Jake Paul (5-0, 4 ko) a detta del suo clan è il futuro campione del mondo, già in grado dopo cinque match da professionista di boxare per il titolo. Non la pensa esattamente così boxrec.com, il più importante sito di statistiche riguardanti la boxe, che pone il pugile statunitense al numero 675 nella classifica dei 1050 massimi leggeri attualmente in attività. E già qui il giovanotto potrebbe avere fatto un salto sulla sedia.
Quando poi ha visto che 189 posti prima di lui (al numero 486) c’era Thomas Russell, penso abbia provato un giramento di testa. Ma come, lui a breve diventerà campione del mondo e quelli gli mettono quasi duecento posti sopra Thomas Russell?
Cosa ha che non va il 41enne pugile di Wellington, Nuova Zelanda?
Niente di particolare, se non il fatto di avere perso tutti i match disputati in carriera, diciotto per la precisione, finendo sei volte knock out.
Un verso scandalo, ma come si fa?
A scanso di equivoci, io sto con boxrec.
E spiego il perché, riproducendo un articolo che ho scritto il 23 dicembre scorso sul mio Blog e su boxeringweb.net con il titolo: La boxe continua a legittimare le commedie dello YouTuber…

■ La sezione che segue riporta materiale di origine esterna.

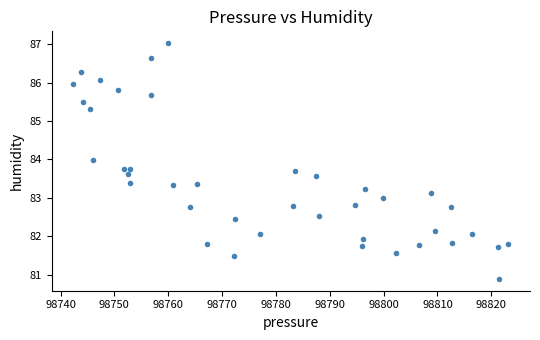

What is the range of X values (max minus min)?

80.8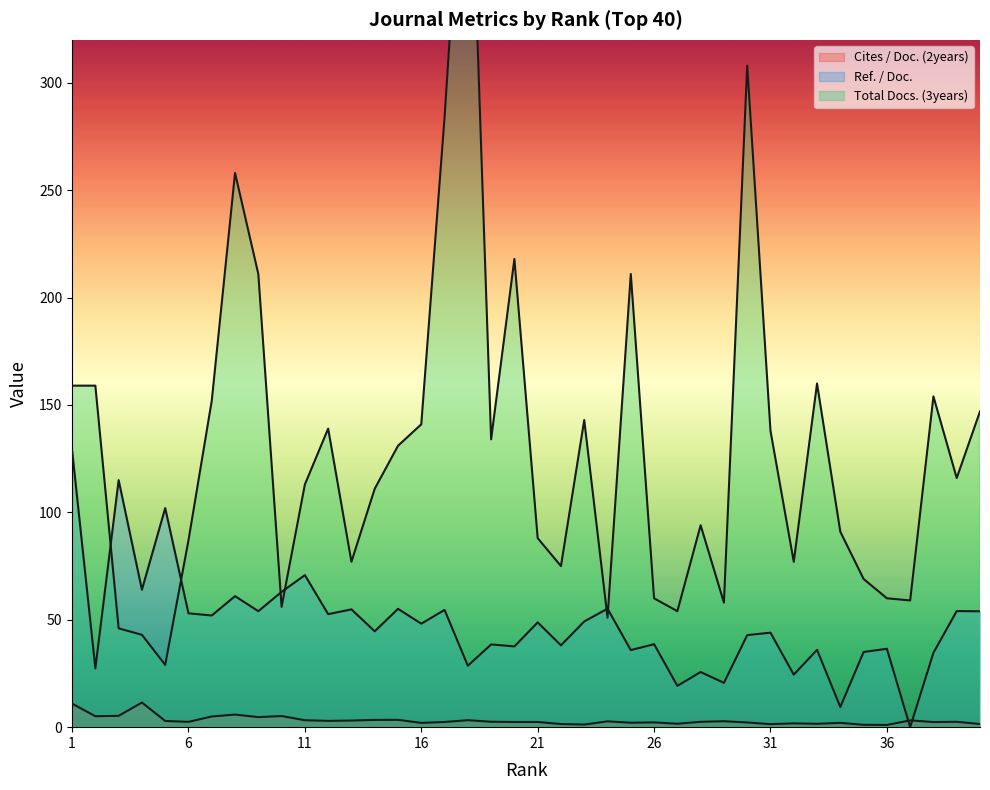

The value of Cites / Doc. (2years) at 22 is 1.5. True or false?

True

Interpretando il ruolo del provocatore, il fratello del fenomeno ha recitato una frase imparata a memoria. Doveva averla pensata per scandalizzare, ha prodotto l’infinita tristezza che scatena l’esibizione di un clown a fine carriera.
“Gli anni Settanta hanno avuto Muhammad Ali, gli anni Ottanta hanno avuto Mike Tyson, oggi il pugilato ha Jake Paul”.
Dicono che il biondo abbia guadagnato sei milioni di borse per il suo lavoro da pugile. Dicono anche ne abbia guadagnati 20 per il suo lavoro come YouTuber.
Una cosa è certa, queste attività fanno il bene di Jake Paul e, soprattutto, del suo conto in banca.Ma ci sono molte persone che dicono che JP faccia bene al pugilato.
È il soggetto di articoli sui giornali, ci sono spettatori che pagano per vederlo in pay per view, altri che, stimolati dal tema, non finirebbero mai di parlarne. Ma alla boxe cosa porta?
Cinque match da professionista, cinque vittorie per ko.Contro uno YouTuber come lui, un ex giocatore di pallacanestro vicino ai 37 anni, un lottatore che a 37 anni era già fuori dal giro, e per due volte contro un ex lottatore dell’UFC a un passo dai quarant’anni. Questi gli uomini con cui è salito sul ring. Nessuno di loro aveva mai combattuto prima, nessuno di loro ha mai combattuto dopo. Jake Paul è stato l’unico contatto che hanno avuto con la boxe.
I tifosi hanno parlato di match combinati, Dana White presidente dell’UFC ha definito con un termine scatològico (“merda totale” le parole esatte) ogni dato relativo all’attività del soggetto.
Eppure il pugilato ufficiale ha legittimato i suoi incontri, il fenomeno ha addirittura combattuto in un programma in cui era previsto un titolo mondiale. Ogni match è stato autorizzato da una Commissione, ogni match giudicato da ufficiali regolarmente tesserati. Del resto la vergogna è qualcosa che la boxe ha perso molto tempo fa, anche il confine con il ridicolo è stato passato in epoche non recenti. Qui però si tratta di un cammino che porta verso l’ignoto. Il considerare questi eventi come sport e inserirli a tutti gli effetti in un contesto pugilistico fanno del male a uno sport che invece avrebbe bisogno di fare promozione, di ripulirsi la reputazione macchiata da quattro, cinque, dieci enti che si dividono quel che resta di un glorioso passato.
Nessuno pensava che il pugilato potesse rischiare di sparire dalle Olimpiadi.
Eppure è accaduto.
Nessuno pensava che la sua Federazione Mondiale dilettantistica potesse essere sospesa dal CIO.
Eppure è accaduto.
Nessuno pensa che la boxe possa diventare un evento per pochi protagonisti ricchissimi e un popolo di combattenti che dovranno invece accontentarsi della loro passione. Nessuno crede che la sua popolarità possa essere limitata a ristrette fasce geografiche.
Gli ospiti del Titanic mai avrebbero pensato che il transatlantico potesse andare a schiantarsi contro un iceberg. Così, hanno continuato a ballare.